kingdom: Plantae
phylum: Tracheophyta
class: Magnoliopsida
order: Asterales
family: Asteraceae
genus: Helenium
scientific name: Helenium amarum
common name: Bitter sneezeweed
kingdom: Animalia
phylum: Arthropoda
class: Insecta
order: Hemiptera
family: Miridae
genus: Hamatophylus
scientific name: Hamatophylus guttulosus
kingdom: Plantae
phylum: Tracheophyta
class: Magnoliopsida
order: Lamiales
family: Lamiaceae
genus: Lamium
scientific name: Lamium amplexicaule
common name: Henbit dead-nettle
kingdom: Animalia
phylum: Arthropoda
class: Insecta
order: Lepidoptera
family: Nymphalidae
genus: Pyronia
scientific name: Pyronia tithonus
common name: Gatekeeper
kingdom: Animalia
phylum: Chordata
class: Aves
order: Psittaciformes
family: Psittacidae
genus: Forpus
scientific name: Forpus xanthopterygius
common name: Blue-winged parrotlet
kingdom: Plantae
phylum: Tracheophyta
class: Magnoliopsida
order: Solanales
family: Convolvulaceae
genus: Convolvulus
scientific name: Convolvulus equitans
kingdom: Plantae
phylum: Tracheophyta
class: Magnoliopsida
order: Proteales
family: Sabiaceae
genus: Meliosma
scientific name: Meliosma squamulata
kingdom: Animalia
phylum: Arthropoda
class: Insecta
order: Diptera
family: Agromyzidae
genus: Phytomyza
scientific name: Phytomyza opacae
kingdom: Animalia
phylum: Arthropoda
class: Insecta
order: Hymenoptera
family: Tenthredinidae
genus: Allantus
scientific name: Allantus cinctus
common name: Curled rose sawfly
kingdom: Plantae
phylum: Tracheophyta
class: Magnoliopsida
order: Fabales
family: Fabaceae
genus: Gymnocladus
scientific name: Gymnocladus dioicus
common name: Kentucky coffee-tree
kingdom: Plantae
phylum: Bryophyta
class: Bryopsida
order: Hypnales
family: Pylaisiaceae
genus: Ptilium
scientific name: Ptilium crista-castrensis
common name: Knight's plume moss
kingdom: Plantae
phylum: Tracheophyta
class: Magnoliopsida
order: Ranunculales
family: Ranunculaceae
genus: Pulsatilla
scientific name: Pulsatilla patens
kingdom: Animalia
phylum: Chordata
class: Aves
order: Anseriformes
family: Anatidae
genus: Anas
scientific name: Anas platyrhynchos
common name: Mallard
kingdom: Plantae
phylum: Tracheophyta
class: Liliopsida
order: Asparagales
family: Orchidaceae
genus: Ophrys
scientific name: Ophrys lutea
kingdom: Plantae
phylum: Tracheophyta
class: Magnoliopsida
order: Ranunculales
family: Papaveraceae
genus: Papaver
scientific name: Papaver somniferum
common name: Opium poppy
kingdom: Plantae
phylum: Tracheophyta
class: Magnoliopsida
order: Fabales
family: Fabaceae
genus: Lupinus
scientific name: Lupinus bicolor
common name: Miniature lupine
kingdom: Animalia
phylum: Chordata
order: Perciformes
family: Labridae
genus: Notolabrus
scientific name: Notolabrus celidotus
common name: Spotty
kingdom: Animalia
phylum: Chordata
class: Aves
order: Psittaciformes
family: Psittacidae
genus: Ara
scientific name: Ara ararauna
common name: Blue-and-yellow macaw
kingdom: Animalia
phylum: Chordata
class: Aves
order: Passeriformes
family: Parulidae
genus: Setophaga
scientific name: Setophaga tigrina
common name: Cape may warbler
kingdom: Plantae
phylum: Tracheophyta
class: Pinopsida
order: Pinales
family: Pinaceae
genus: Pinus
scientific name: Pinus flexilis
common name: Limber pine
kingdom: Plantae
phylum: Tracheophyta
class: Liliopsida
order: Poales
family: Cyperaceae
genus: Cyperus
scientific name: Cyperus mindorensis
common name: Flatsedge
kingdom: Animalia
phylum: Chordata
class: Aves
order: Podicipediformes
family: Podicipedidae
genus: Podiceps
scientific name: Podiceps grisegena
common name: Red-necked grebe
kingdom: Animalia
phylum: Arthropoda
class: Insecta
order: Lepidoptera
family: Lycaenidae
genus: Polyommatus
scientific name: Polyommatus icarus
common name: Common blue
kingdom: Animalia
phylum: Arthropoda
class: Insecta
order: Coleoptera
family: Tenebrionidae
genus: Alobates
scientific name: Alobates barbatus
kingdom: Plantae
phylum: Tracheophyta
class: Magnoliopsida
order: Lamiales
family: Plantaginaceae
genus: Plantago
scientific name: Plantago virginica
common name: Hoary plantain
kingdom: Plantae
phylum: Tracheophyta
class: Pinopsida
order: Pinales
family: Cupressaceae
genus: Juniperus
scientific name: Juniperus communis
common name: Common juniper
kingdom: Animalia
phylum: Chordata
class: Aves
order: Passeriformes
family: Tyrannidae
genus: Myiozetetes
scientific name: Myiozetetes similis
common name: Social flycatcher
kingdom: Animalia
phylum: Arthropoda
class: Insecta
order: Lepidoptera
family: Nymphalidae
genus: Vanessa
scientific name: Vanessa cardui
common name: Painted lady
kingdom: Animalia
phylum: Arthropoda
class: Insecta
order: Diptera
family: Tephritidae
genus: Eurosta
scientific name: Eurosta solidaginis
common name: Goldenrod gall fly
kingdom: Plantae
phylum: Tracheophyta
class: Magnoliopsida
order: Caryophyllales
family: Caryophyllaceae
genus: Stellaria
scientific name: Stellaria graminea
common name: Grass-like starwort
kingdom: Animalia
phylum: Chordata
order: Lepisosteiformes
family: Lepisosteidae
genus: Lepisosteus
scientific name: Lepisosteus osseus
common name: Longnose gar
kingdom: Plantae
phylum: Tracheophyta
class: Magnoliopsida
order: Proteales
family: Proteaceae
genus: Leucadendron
============
| Task instructions |
Copy everything from the start of the items down through the line containing "scientific name: Lamium amplexicaule", swapping "family" for "group" and leaving all else the same.

| Exercise solution |
kingdom: Plantae
phylum: Tracheophyta
class: Magnoliopsida
order: Asterales
group: Asteraceae
genus: Helenium
scientific name: Helenium amarum
common name: Bitter sneezeweed
kingdom: Animalia
phylum: Arthropoda
class: Insecta
order: Hemiptera
group: Miridae
genus: Hamatophylus
scientific name: Hamatophylus guttulosus
kingdom: Plantae
phylum: Tracheophyta
class: Magnoliopsida
order: Lamiales
group: Lamiaceae
genus: Lamium
scientific name: Lamium amplexicaule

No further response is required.